In today’s data-driven world, data science has become one of the most in-demand and interdisciplinary career paths. Professionals in this field are expected to combine technical, analytical, and communication skills to extract insights and drive decisions using data.
This project explores the question:
“Which are the most valued data science skills?”
Using a dataset from Kaggle (Data Science Job Postings & Skills, 2024), we analyze more than 12,000 job listings to identify the most frequently requested skills among employers in the data science job market.
Dataset: Data
Science Job Postings & Skills (2024)
Author: asaniczka
Platform: Kaggle
Source: LinkedIn job postings
License: ODC Attribution License
This dataset provides a raw dump of data science related job postings collected from LinkedIn. It includes details such as job titles, companies, locations, and most importantly, a list of skills mentioned for each posting. The main objective of the dataset is to allow users to practice data cleaning and to explore which skills are most relevant in the current job market.
library(tidyverse)
job_skills <- read_csv("job_skills.csv")
head(job_skills)
## # A tibble: 6 × 2
## job_link job_skills
## <chr> <chr>
## 1 https://www.linkedin.com/jobs/view/senior-machine-learning-enginee… Machine L…
## 2 https://www.linkedin.com/jobs/view/principal-software-engineer-ml-… C++, Pyth…
## 3 https://www.linkedin.com/jobs/view/senior-etl-data-warehouse-speci… ETL, Data…
## 4 https://www.linkedin.com/jobs/view/senior-data-warehouse-developer… Data Lake…
## 5 https://www.linkedin.com/jobs/view/lead-data-engineer-at-dice-3805… Java, Sca…
## 6 https://www.linkedin.com/jobs/view/senior-data-engineer-at-univers… Data Ware…
glimpse(job_skills)
## Rows: 12,217
## Columns: 2
## $ job_link <chr> "https://www.linkedin.com/jobs/view/senior-machine-learning…
## $ job_skills <chr> "Machine Learning, Programming, Python, Scala, Java, Data E…
skills_clean <- job_skills %>%
separate_rows(job_skills, sep = ",") %>%
mutate(job_skills = str_trim(job_skills)) %>%
filter(job_skills != "")
skills_clean
## # A tibble: 314,950 × 2
## job_link job_skills
## <chr> <chr>
## 1 https://www.linkedin.com/jobs/view/senior-machine-learning-engine… Machine L…

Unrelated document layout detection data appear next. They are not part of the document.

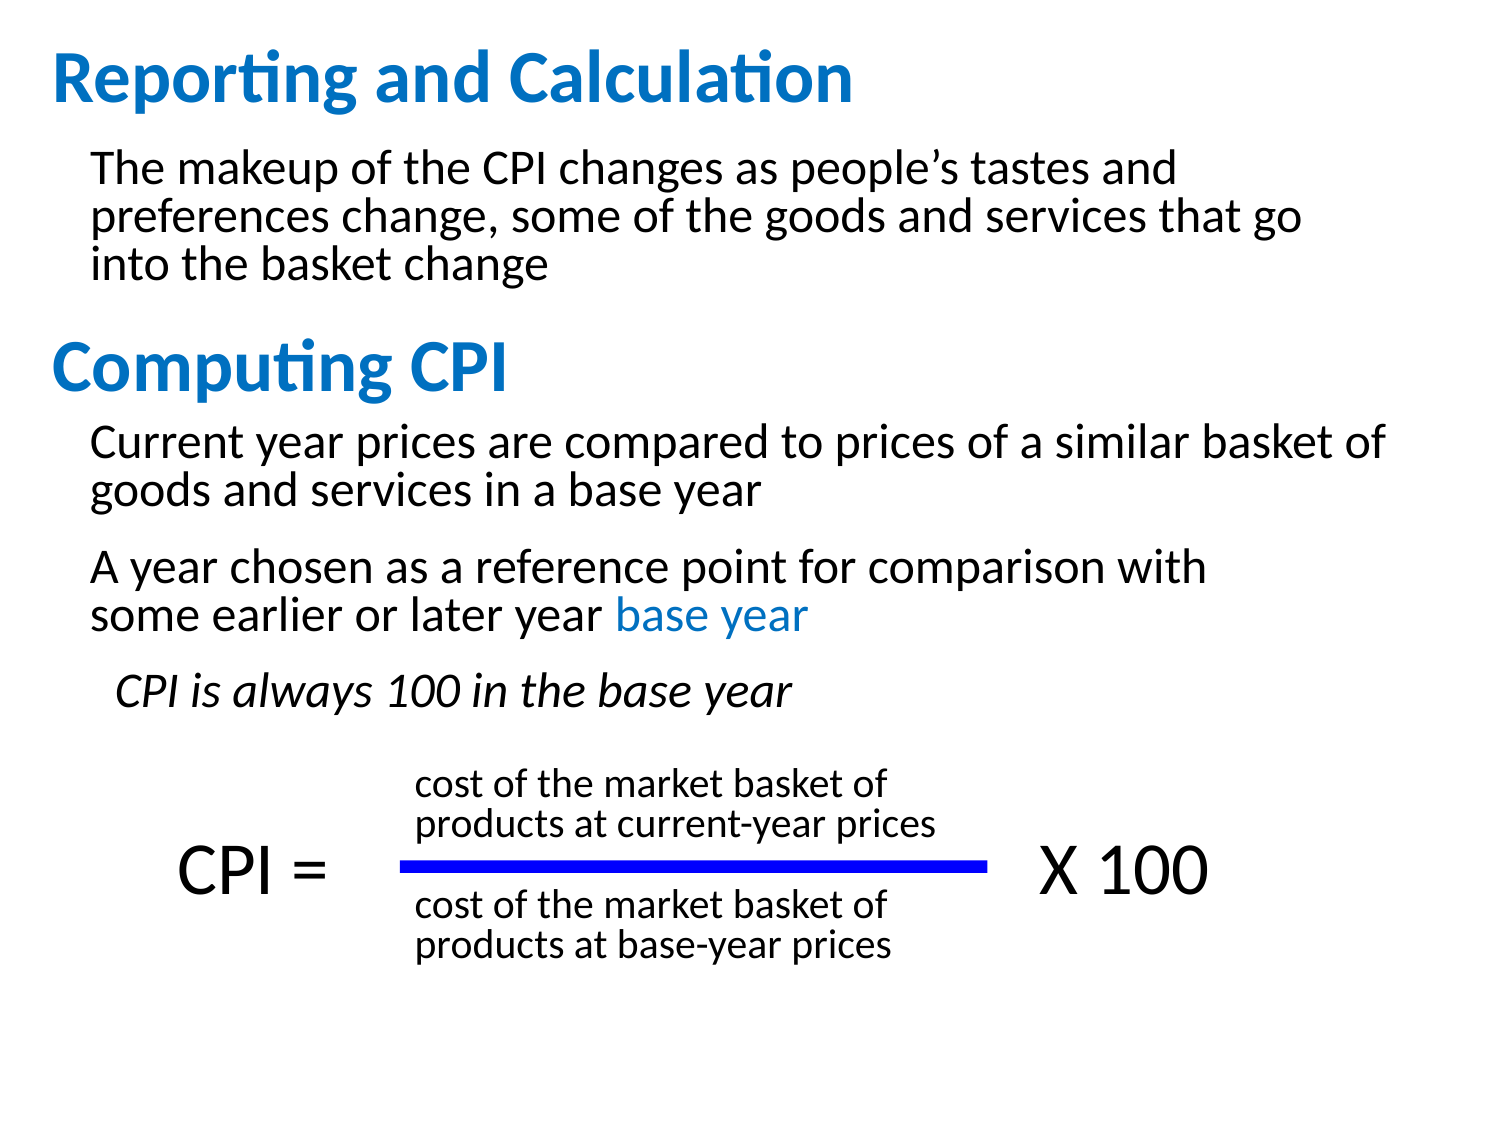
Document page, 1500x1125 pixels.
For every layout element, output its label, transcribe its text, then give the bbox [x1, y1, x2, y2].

text_box Reporting and Calculation [37, 37, 1438, 125]
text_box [162, 757, 1288, 976]
text_box CPI is always 100 in the base year [99, 661, 950, 725]
text_box Current year prices are compared to prices of a similar basket of goods and services in a base year [75, 412, 1450, 524]
text_box A year chosen as a reference point for comparison with some earlier or later year base year [75, 537, 1300, 649]
text_box Computing CPI [37, 325, 975, 413]
title The makeup of the CPI changes as people’s tastes and preferences change, some of the goods and services that go into the basket change [75, 125, 1400, 320]
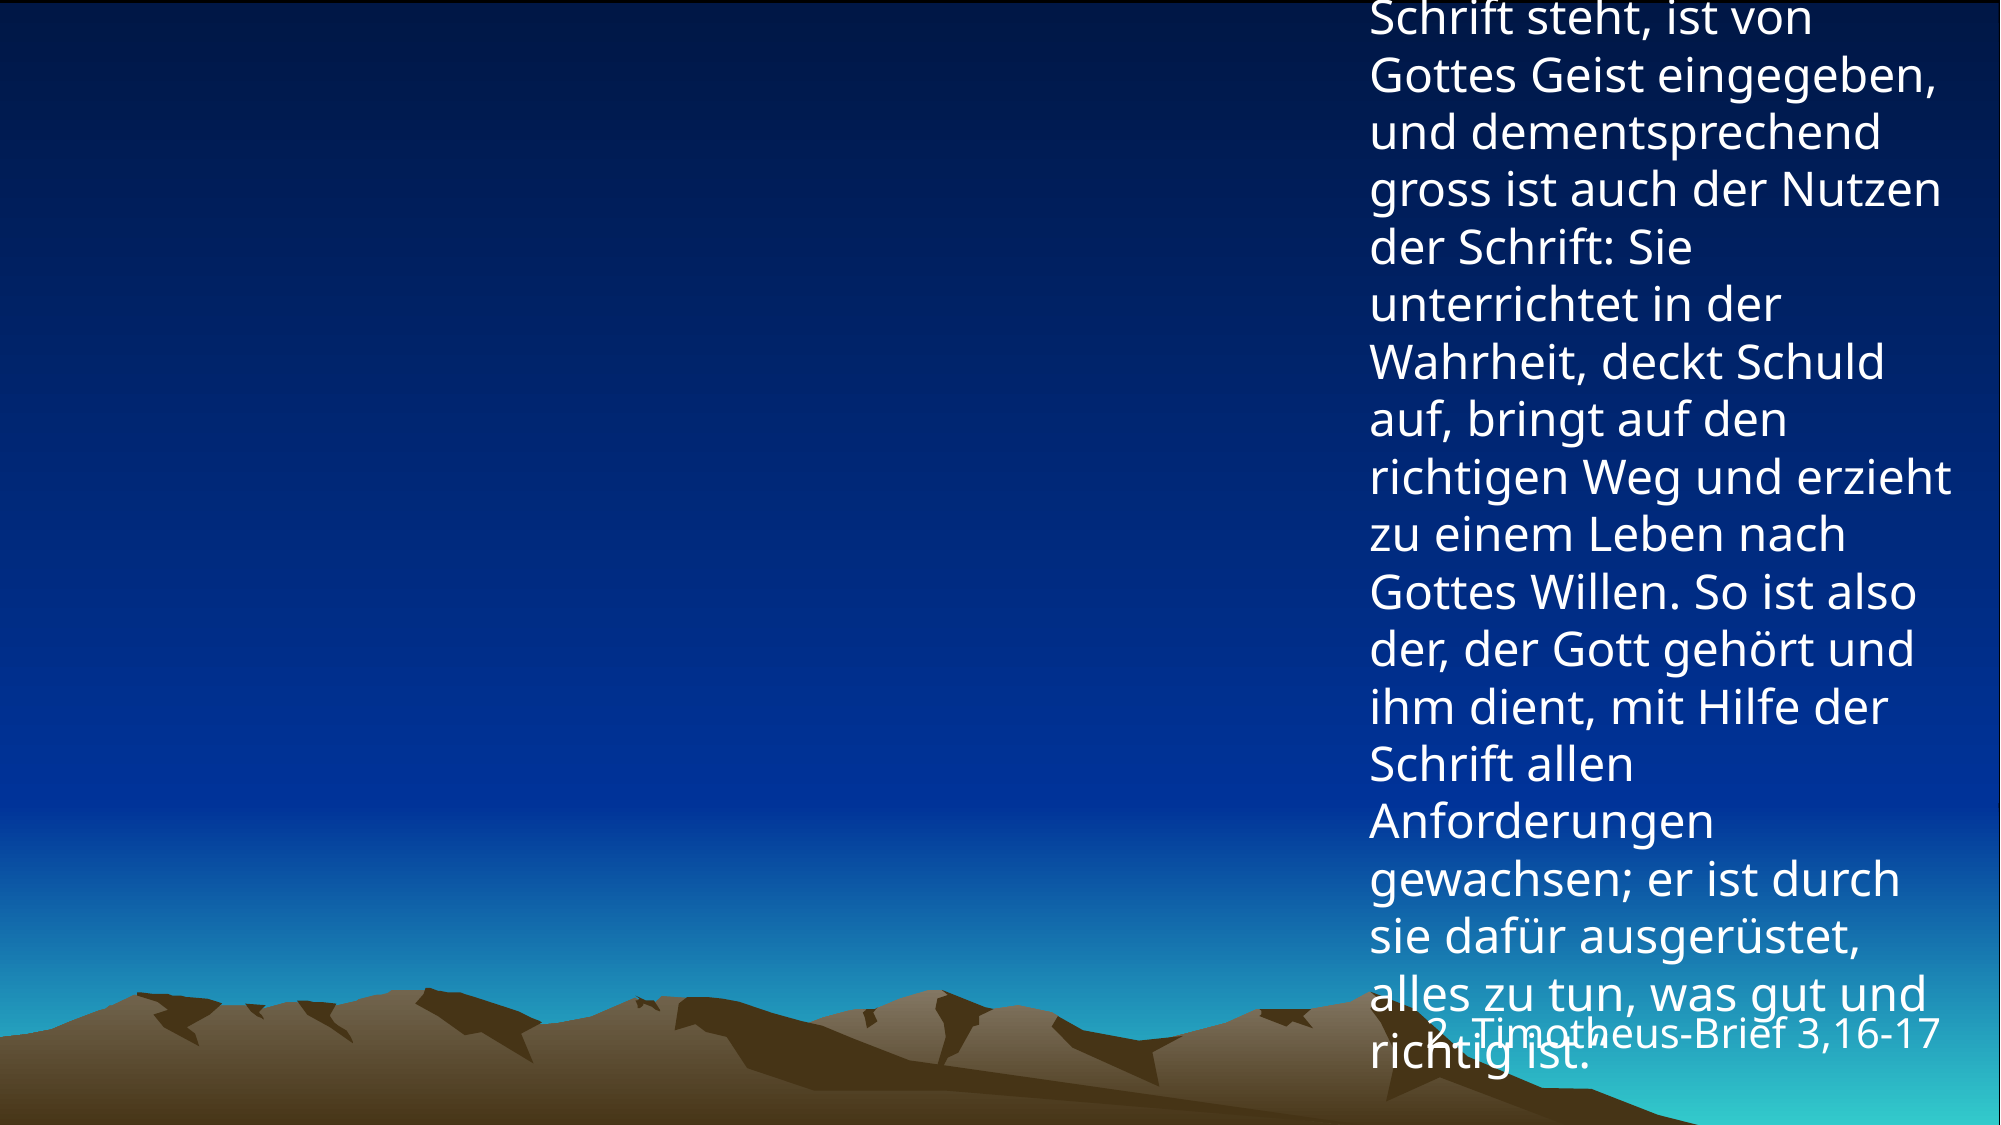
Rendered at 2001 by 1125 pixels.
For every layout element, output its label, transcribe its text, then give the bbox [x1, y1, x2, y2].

title „Denn alles, was in der Schrift steht, ist von Gottes Geist eingegeben, und dementsprechend gross ist auch der Nutzen der Schrift: Sie unterrichtet in der Wahrheit, deckt Schuld auf, bringt auf den richtigen Weg und erzieht zu einem Leben nach Gottes Willen. So ist also der, der Gott gehört und ihm dient, mit Hilfe der Schrift allen Anforderungen gewachsen; er ist durch sie dafür ausgerüstet, alles zu tun, was gut und richtig ist.“ [1354, 0, 1969, 1086]
subtitle 2. Timotheus-Brief 3,16-17 [1271, 999, 1957, 1125]
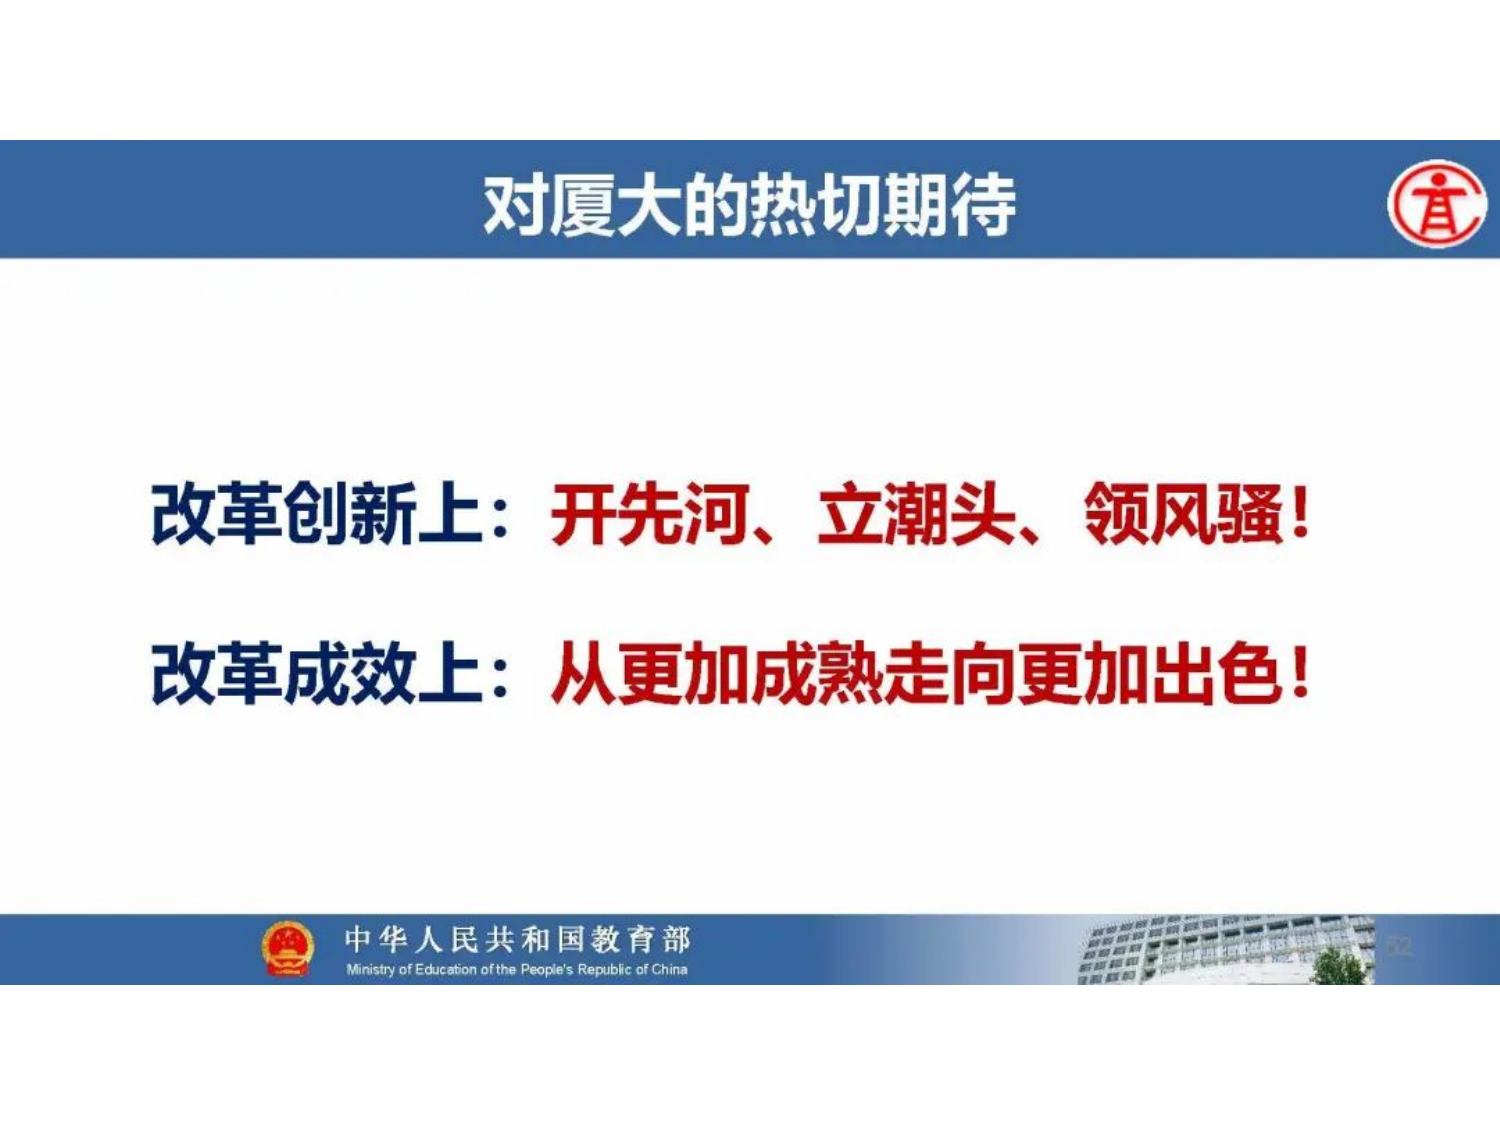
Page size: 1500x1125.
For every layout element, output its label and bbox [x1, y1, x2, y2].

picture [0, 139, 1500, 985]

## 2 https://www.linkedin.com/jobs/view/senior-machine-learning-engine… Programmi…
## 3 https://www.linkedin.com/jobs/view/senior-machine-learning-engine… Python
## 4 https://www.linkedin.com/jobs/view/senior-machine-learning-engine… Scala
## 5 https://www.linkedin.com/jobs/view/senior-machine-learning-engine… Java
## 6 https://www.linkedin.com/jobs/view/senior-machine-learning-engine… Data Engi…
## 7 https://www.linkedin.com/jobs/view/senior-machine-learning-engine… Distribut…
## 8 https://www.linkedin.com/jobs/view/senior-machine-learning-engine… Statistic…
## 9 https://www.linkedin.com/jobs/view/senior-machine-learning-engine… Optimizat…
## 10 https://www.linkedin.com/jobs/view/senior-machine-learning-engine… Data Pipe…
## # ℹ 314,940 more rows
skill_counts <- skills_clean %>%
count(job_skills, sort = TRUE)
head(skill_counts, 10)
## # A tibble: 10 × 2
## job_skills n
## <chr> <int>
## 1 Python 4801
## 2 SQL 4606
## 3 Communication 2498
## 4 Data Analysis 2181
## 5 Machine Learning 1966
## 6 AWS 1740
## 7 Tableau 1685
## 8 Data Visualization 1562
## 9 R 1542
## 10 Java 1414
skill_counts %>%
slice_max(n, n = 10) %>%
ggplot(aes(x = reorder(job_skills, n), y = n)) +
geom_col(fill = "orange") +
coord_flip() +
labs(
title = "Top 10 Most Valued Data Science Skills (Job Postings)",
x = "Skill",
y = "Frequency"
) +
theme_minimal()
The analysis shows that Python, SQL, and Machine Learning are among the most frequently mentioned skills in job postings. Communication, Data Analysis, and Visualization tools like Tableau and R also appear prominently, suggesting that data scientists must balance technical proficiency with analytical and storytelling skills.